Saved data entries
____________________
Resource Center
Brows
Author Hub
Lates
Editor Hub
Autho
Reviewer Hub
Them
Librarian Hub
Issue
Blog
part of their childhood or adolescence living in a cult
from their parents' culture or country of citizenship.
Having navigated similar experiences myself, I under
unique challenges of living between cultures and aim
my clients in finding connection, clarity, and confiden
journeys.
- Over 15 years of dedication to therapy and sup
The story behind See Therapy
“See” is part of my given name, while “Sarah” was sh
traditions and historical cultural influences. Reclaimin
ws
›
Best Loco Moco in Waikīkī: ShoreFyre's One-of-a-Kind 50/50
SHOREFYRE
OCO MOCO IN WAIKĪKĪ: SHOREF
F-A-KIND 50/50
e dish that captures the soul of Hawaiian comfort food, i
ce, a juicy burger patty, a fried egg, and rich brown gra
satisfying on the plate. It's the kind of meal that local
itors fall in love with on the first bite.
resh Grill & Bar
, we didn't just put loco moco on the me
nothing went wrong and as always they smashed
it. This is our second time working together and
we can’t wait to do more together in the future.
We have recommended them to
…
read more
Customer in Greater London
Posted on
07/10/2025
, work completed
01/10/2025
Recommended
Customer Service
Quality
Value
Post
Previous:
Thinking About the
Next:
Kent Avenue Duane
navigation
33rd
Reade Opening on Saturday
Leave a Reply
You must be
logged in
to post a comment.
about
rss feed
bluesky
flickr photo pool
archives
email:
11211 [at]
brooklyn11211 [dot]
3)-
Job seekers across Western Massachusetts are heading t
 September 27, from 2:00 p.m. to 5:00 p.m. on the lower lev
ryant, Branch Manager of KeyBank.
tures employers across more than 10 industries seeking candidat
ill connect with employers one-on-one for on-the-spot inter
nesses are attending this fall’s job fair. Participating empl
____________________
▶ Task brief
Go through the records and set every one down exactly.

▶ Solved exercise
Resource Center
Brows
Author Hub
Lates
Editor Hub
Autho
Reviewer Hub
Them
Librarian Hub
Issue
Blog
part of their childhood or adolescence living in a cult
from their parents' culture or country of citizenship.
Having navigated similar experiences myself, I under
unique challenges of living between cultures and aim
my clients in finding connection, clarity, and confiden
journeys.
- Over 15 years of dedication to therapy and sup
The story behind See Therapy
“See” is part of my given name, while “Sarah” was sh
traditions and historical cultural influences. Reclaimin
ws
›
Best Loco Moco in Waikīkī: ShoreFyre's One-of-a-Kind 50/50
SHOREFYRE
OCO MOCO IN WAIKĪKĪ: SHOREF
F-A-KIND 50/50
e dish that captures the soul of Hawaiian comfort food, i
ce, a juicy burger patty, a fried egg, and rich brown gra
satisfying on the plate. It's the kind of meal that local
itors fall in love with on the first bite.
resh Grill & Bar
, we didn't just put loco moco on the me
nothing went wrong and as always they smashed
it. This is our second time working together and
we can’t wait to do more together in the future.
We have recommended them to
…
read more
Customer in Greater London
Posted on
07/10/2025
, work completed
01/10/2025
Recommended
Customer Service
Quality
Value
Post
Previous:
Thinking About the
Next:
Kent Avenue Duane
navigation
33rd
Reade Opening on Saturday
Leave a Reply
You must be
logged in
to post a comment.
about
rss feed
bluesky
flickr photo pool
archives
email:
11211 [at]
brooklyn11211 [dot]
3)-
Job seekers across Western Massachusetts are heading t
 September 27, from 2:00 p.m. to 5:00 p.m. on the lower lev
ryant, Branch Manager of KeyBank.
tures employers across more than 10 industries seeking candidat
ill connect with employers one-on-one for on-the-spot inter
nesses are attending this fall’s job fair. Participating empl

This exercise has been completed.